The tax does not affect unincorporated businesses like LLC’s, which are the bulk of the state’s companies. But Pokalsky says the corporations, which include large chain stores and manufacturing companies, provide the majority of private sector jobs in the state. And he says not all of them have done well during the pandemic.

Pokalsky says the timing of the tax increases is unusual, at a time when the state and local governments are receiving a multi billion dollar infusion of federal stimulus cash that closes most of the state’s deficit.   

“We’ve never seen a good justification of why the state has needed to raise any additional taxes, given the substantial federal assistance to the state,” Pokalsky said.

The new taxes would help pay for at least $1.4 billion in additional school aid. Many Democrats and education groups sought a $4 billion increase, to fulfill a 15-year-old court order that said the state needed to pump more money into New York’s poorest schools.

The president of the New York State United Teachers union, Andy Pallotta, says in a statement even with the temporary federal stimulus monies , some of which go directly to schools, more funding is needed in the long term.
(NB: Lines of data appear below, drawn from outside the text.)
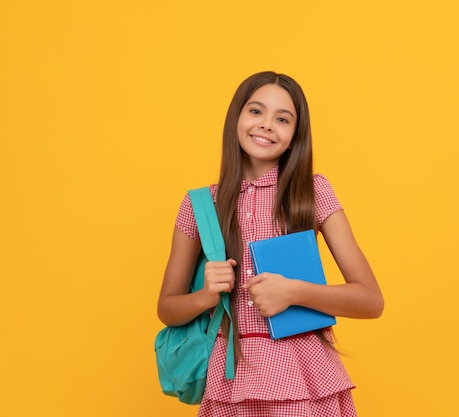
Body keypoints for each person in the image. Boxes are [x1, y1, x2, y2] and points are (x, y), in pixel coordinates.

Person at [157, 71, 384, 416]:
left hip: (305, 376)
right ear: (236, 117)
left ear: (295, 137)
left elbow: (370, 301)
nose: (266, 125)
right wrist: (206, 295)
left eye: (282, 119)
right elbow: (166, 308)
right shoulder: (201, 206)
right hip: (231, 381)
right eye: (256, 111)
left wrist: (294, 292)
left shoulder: (312, 193)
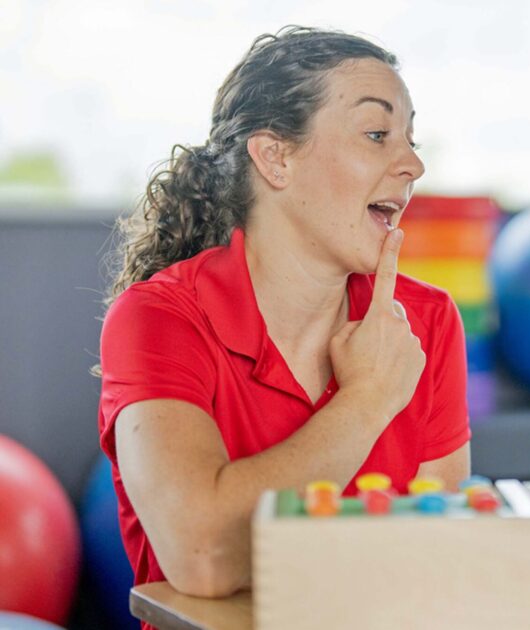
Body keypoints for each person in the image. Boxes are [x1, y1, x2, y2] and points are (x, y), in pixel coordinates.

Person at [96, 26, 471, 599]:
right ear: (275, 158)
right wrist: (367, 400)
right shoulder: (158, 317)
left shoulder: (426, 320)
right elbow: (206, 557)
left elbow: (435, 562)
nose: (412, 165)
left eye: (410, 139)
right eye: (377, 133)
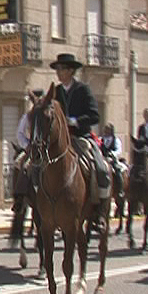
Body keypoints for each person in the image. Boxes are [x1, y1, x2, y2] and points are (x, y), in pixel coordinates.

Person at [51, 53, 111, 201]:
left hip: (81, 137)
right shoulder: (55, 92)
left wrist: (75, 121)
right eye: (57, 69)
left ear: (71, 71)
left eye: (61, 69)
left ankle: (101, 204)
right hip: (61, 139)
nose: (58, 72)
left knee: (101, 167)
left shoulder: (83, 90)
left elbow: (94, 116)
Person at [100, 123, 126, 197]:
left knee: (117, 170)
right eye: (105, 129)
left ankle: (120, 189)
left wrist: (113, 154)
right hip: (102, 158)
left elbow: (118, 150)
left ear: (111, 130)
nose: (106, 131)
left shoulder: (116, 140)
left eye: (108, 129)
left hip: (112, 159)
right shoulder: (101, 139)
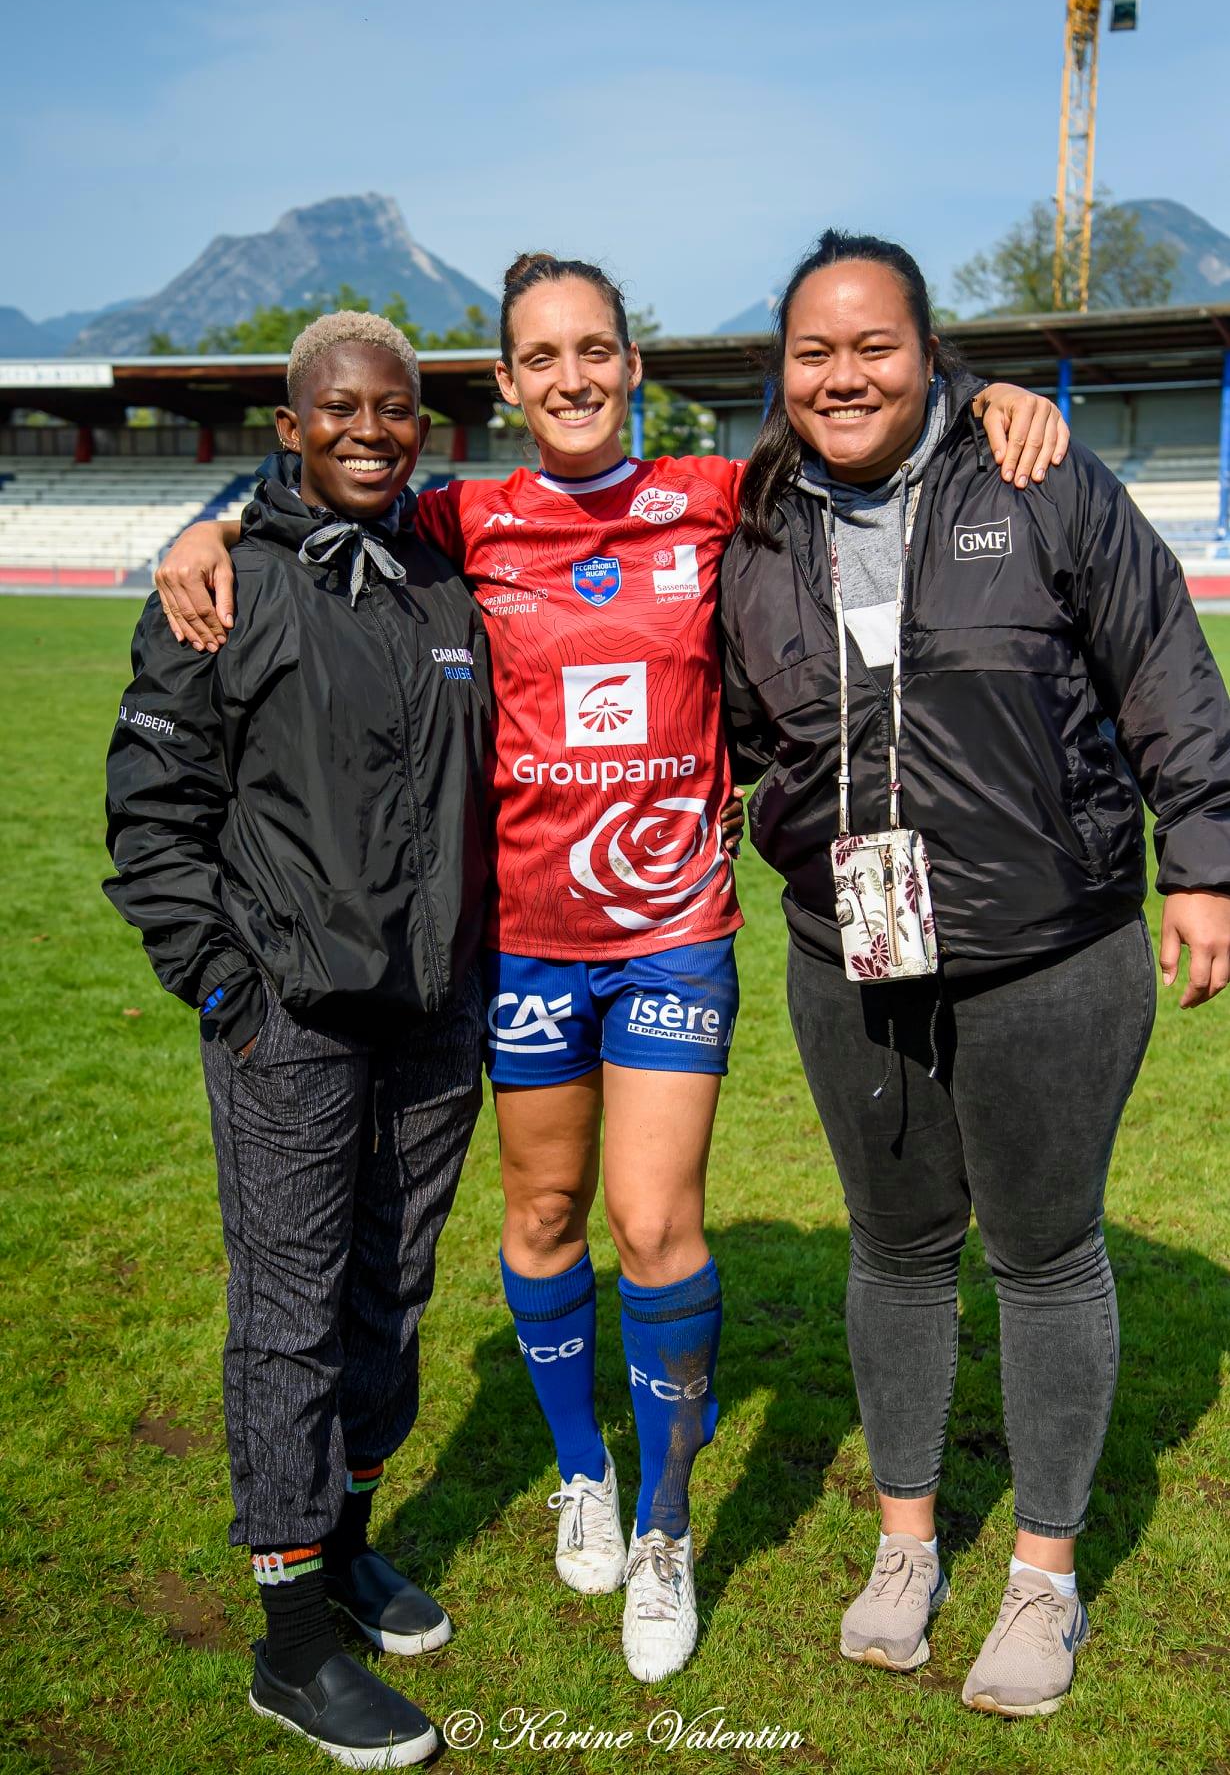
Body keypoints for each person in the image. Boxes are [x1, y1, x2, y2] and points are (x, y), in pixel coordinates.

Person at [154, 256, 1068, 1683]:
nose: (571, 376)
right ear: (507, 386)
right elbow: (313, 503)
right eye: (541, 356)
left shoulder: (715, 496)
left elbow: (867, 425)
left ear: (633, 367)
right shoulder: (459, 518)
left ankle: (660, 1523)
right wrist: (199, 536)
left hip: (667, 933)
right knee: (537, 1214)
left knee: (652, 1226)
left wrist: (987, 395)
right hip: (516, 944)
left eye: (596, 350)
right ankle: (579, 1466)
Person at [721, 229, 1230, 1717]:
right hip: (848, 953)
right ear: (782, 371)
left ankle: (1043, 1575)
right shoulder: (749, 518)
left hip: (1048, 948)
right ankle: (903, 1546)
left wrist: (1201, 864)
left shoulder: (1037, 473)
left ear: (929, 354)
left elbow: (1161, 665)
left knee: (1043, 1251)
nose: (843, 373)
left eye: (874, 344)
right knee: (890, 1249)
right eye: (813, 350)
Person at [105, 312, 491, 1766]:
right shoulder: (224, 587)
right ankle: (286, 1642)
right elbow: (153, 814)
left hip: (433, 1014)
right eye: (340, 409)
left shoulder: (443, 579)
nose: (370, 429)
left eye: (394, 408)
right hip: (288, 1022)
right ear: (291, 425)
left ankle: (343, 1544)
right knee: (288, 1313)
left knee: (388, 1292)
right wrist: (224, 989)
And he says talks with lawmakers are continuing.

Other final sticking points include how to structure expanded mobile sports gambling, and the potential siting of 3 new gambling casinos in the downstate area. 

A $2 billion fund to provide retroactive unemployment benefits to undocumented works who lost their jobs in the pandemic was also not yet finalized. Dozens of the excluded workers, including some who have been on a hunger strike, demonstrated in a hallway in the state’s capitol complex.

Over the weekend, four more budget bills were introduced, including continued funding for the legislature and the judiciary branch of government, as well as allocations for health care, transportation and the environment. 

Lawmakers hoped to begin voting on them as early as Tuesday, leaving the unresolved issues, to a final piece of legislation at the end.

State Comptroller Tom DiNapoli has warned that if the final spending plan is not in place by the end of Tuesday, then paychecks for 39,000 state employees, including many frontline essential workers, will be delayed.